> [ASSIGNMENT] Render every line of source text in the records below as a numbered list, leaving out blank lines and the pictures.

> [GIVEN RECORDS]
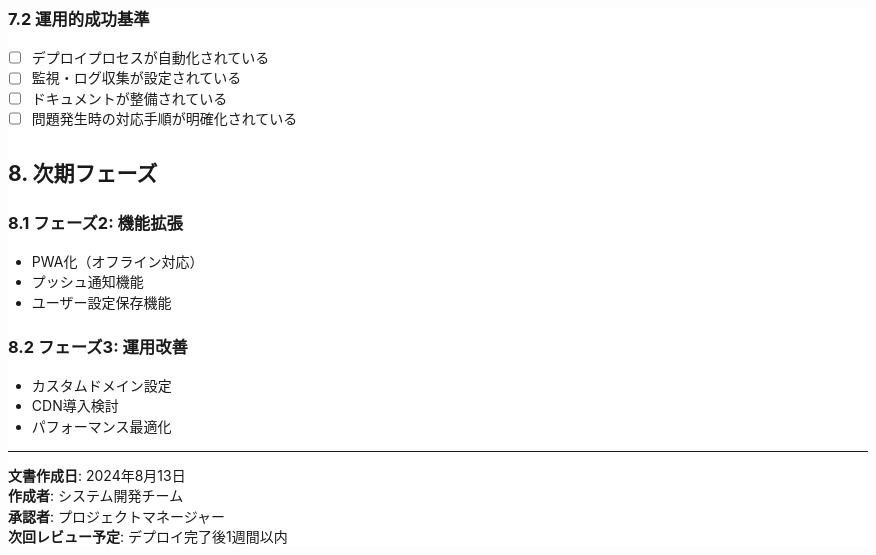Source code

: ### 7.2 運用的成功基準
- [ ] デプロイプロセスが自動化されている
- [ ] 監視・ログ収集が設定されている
- [ ] ドキュメントが整備されている
- [ ] 問題発生時の対応手順が明確化されている

## 8. 次期フェーズ

### 8.1 フェーズ2: 機能拡張
- PWA化（オフライン対応）
- プッシュ通知機能
- ユーザー設定保存機能

### 8.2 フェーズ3: 運用改善
- カスタムドメイン設定
- CDN導入検討
- パフォーマンス最適化

---

**文書作成日**: 2024年8月13日  
**作成者**: システム開発チーム  
**承認者**: プロジェクトマネージャー  
**次回レビュー予定**: デプロイ完了後1週間以内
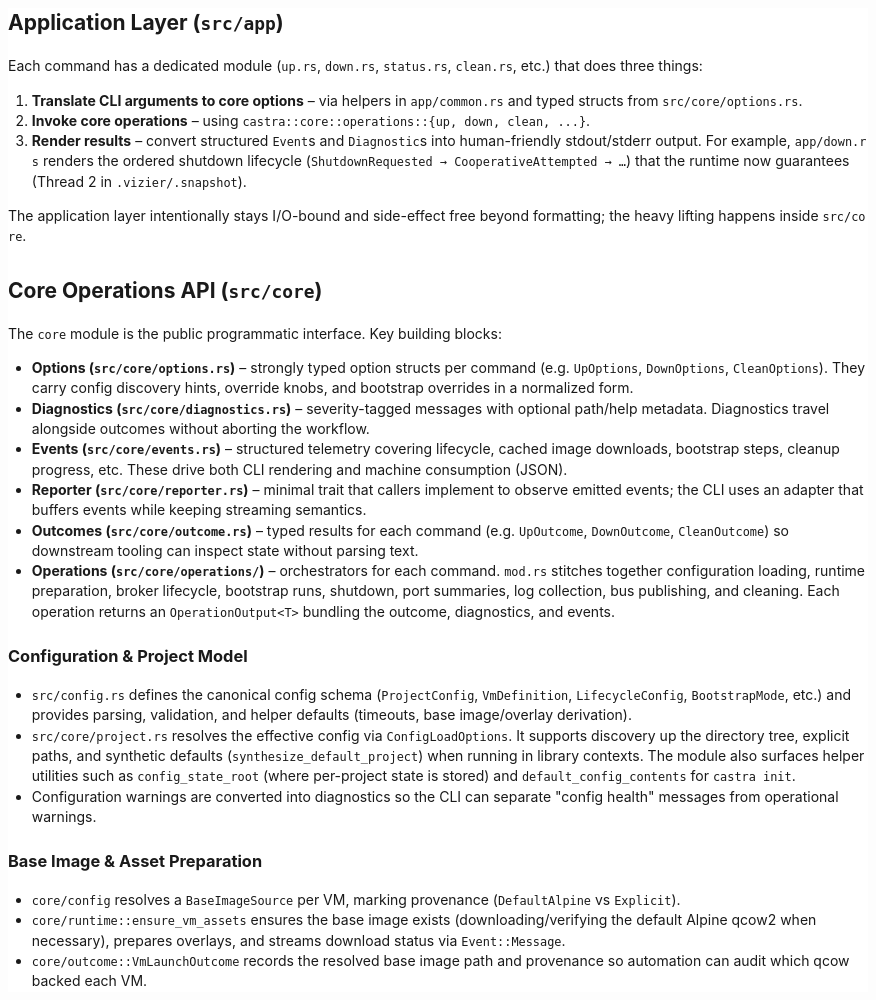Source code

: ## Application Layer (`src/app`)

Each command has a dedicated module (`up.rs`, `down.rs`, `status.rs`, `clean.rs`, etc.) that does three things:

1. **Translate CLI arguments to core options** – via helpers in `app/common.rs` and typed structs from `src/core/options.rs`.
2. **Invoke core operations** – using `castra::core::operations::{up, down, clean, ...}`.
3. **Render results** – convert structured `Event`s and `Diagnostic`s into human-friendly stdout/stderr output. For example, `app/down.rs` renders the ordered shutdown lifecycle (`ShutdownRequested → CooperativeAttempted → …`) that the runtime now guarantees (Thread 2 in `.vizier/.snapshot`).

The application layer intentionally stays I/O-bound and side-effect free beyond formatting; the heavy lifting happens inside `src/core`.

## Core Operations API (`src/core`)

The `core` module is the public programmatic interface. Key building blocks:

- **Options (`src/core/options.rs`)** – strongly typed option structs per command (e.g. `UpOptions`, `DownOptions`, `CleanOptions`). They carry config discovery hints, override knobs, and bootstrap overrides in a normalized form.
- **Diagnostics (`src/core/diagnostics.rs`)** – severity-tagged messages with optional path/help metadata. Diagnostics travel alongside outcomes without aborting the workflow.
- **Events (`src/core/events.rs`)** – structured telemetry covering lifecycle, cached image downloads, bootstrap steps, cleanup progress, etc. These drive both CLI rendering and machine consumption (JSON).
- **Reporter (`src/core/reporter.rs`)** – minimal trait that callers implement to observe emitted events; the CLI uses an adapter that buffers events while keeping streaming semantics.
- **Outcomes (`src/core/outcome.rs`)** – typed results for each command (e.g. `UpOutcome`, `DownOutcome`, `CleanOutcome`) so downstream tooling can inspect state without parsing text.
- **Operations (`src/core/operations/`)** – orchestrators for each command. `mod.rs` stitches together configuration loading, runtime preparation, broker lifecycle, bootstrap runs, shutdown, port summaries, log collection, bus publishing, and cleaning. Each operation returns an `OperationOutput<T>` bundling the outcome, diagnostics, and events.

### Configuration & Project Model

- `src/config.rs` defines the canonical config schema (`ProjectConfig`, `VmDefinition`, `LifecycleConfig`, `BootstrapMode`, etc.) and provides parsing, validation, and helper defaults (timeouts, base image/overlay derivation).
- `src/core/project.rs` resolves the effective config via `ConfigLoadOptions`. It supports discovery up the directory tree, explicit paths, and synthetic defaults (`synthesize_default_project`) when running in library contexts. The module also surfaces helper utilities such as `config_state_root` (where per-project state is stored) and `default_config_contents` for `castra init`.
- Configuration warnings are converted into diagnostics so the CLI can separate "config health" messages from operational warnings.

### Base Image & Asset Preparation

- `core/config` resolves a `BaseImageSource` per VM, marking provenance (`DefaultAlpine` vs `Explicit`).
- `core/runtime::ensure_vm_assets` ensures the base image exists (downloading/verifying the default Alpine qcow2 when necessary), prepares overlays, and streams download status via `Event::Message`.
- `core/outcome::VmLaunchOutcome` records the resolved base image path and provenance so automation can audit which qcow backed each VM.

> [COMPLETED EXERCISE]
1. Source code
2. : ### 7.2 運用的成功基準
3. - [ ] デプロイプロセスが自動化されている
4. - [ ] 監視・ログ収集が設定されている
5. - [ ] ドキュメントが整備されている
6. - [ ] 問題発生時の対応手順が明確化されている
7. ## 8. 次期フェーズ
8. ### 8.1 フェーズ2: 機能拡張
9. - PWA化（オフライン対応）
10. - プッシュ通知機能
11. - ユーザー設定保存機能
12. ### 8.2 フェーズ3: 運用改善
13. - カスタムドメイン設定
14. - CDN導入検討
15. - パフォーマンス最適化
16. ---
17. **文書作成日**: 2024年8月13日  
18. **作成者**: システム開発チーム  
19. **承認者**: プロジェクトマネージャー  
20. **次回レビュー予定**: デプロイ完了後1週間以内
21. Source code
22. : ## Application Layer (`src/app`)
23. Each command has a dedicated module (`up.rs`, `down.rs`, `status.rs`, `clean.rs`, etc.) that does three things:
24. 1. **Translate CLI arguments to core options** – via helpers in `app/common.rs` and typed structs from `src/core/options.rs`.
25. 2. **Invoke core operations** – using `castra::core::operations::{up, down, clean, ...}`.
26. 3. **Render results** – convert structured `Event`s and `Diagnostic`s into human-friendly stdout/stderr output. For example, `app/down.rs` renders the ordered shutdown lifecycle (`ShutdownRequested → CooperativeAttempted → …`) that the runtime now guarantees (Thread 2 in `.vizier/.snapshot`).
27. The application layer intentionally stays I/O-bound and side-effect free beyond formatting; the heavy lifting happens inside `src/core`.
28. ## Core Operations API (`src/core`)
29. The `core` module is the public programmatic interface. Key building blocks:
30. - **Options (`src/core/options.rs`)** – strongly typed option structs per command (e.g. `UpOptions`, `DownOptions`, `CleanOptions`). They carry config discovery hints, override knobs, and bootstrap overrides in a normalized form.
31. - **Diagnostics (`src/core/diagnostics.rs`)** – severity-tagged messages with optional path/help metadata. Diagnostics travel alongside outcomes without aborting the workflow.
32. - **Events (`src/core/events.rs`)** – structured telemetry covering lifecycle, cached image downloads, bootstrap steps, cleanup progress, etc. These drive both CLI rendering and machine consumption (JSON).
33. - **Reporter (`src/core/reporter.rs`)** – minimal trait that callers implement to observe emitted events; the CLI uses an adapter that buffers events while keeping streaming semantics.
34. - **Outcomes (`src/core/outcome.rs`)** – typed results for each command (e.g. `UpOutcome`, `DownOutcome`, `CleanOutcome`) so downstream tooling can inspect state without parsing text.
35. - **Operations (`src/core/operations/`)** – orchestrators for each command. `mod.rs` stitches together configuration loading, runtime preparation, broker lifecycle, bootstrap runs, shutdown, port summaries, log collection, bus publishing, and cleaning. Each operation returns an `OperationOutput<T>` bundling the outcome, diagnostics, and events.
36. ### Configuration & Project Model
37. - `src/config.rs` defines the canonical config schema (`ProjectConfig`, `VmDefinition`, `LifecycleConfig`, `BootstrapMode`, etc.) and provides parsing, validation, and helper defaults (timeouts, base image/overlay derivation).
38. - `src/core/project.rs` resolves the effective config via `ConfigLoadOptions`. It supports discovery up the directory tree, explicit paths, and synthetic defaults (`synthesize_default_project`) when running in library contexts. The module also surfaces helper utilities such as `config_state_root` (where per-project state is stored) and `default_config_contents` for `castra init`.
39. - Configuration warnings are converted into diagnostics so the CLI can separate "config health" messages from operational warnings.
40. ### Base Image & Asset Preparation
41. - `core/config` resolves a `BaseImageSource` per VM, marking provenance (`DefaultAlpine` vs `Explicit`).
42. - `core/runtime::ensure_vm_assets` ensures the base image exists (downloading/verifying the default Alpine qcow2 when necessary), prepares overlays, and streams download status via `Event::Message`.
43. - `core/outcome::VmLaunchOutcome` records the resolved base image path and provenance so automation can audit which qcow backed each VM.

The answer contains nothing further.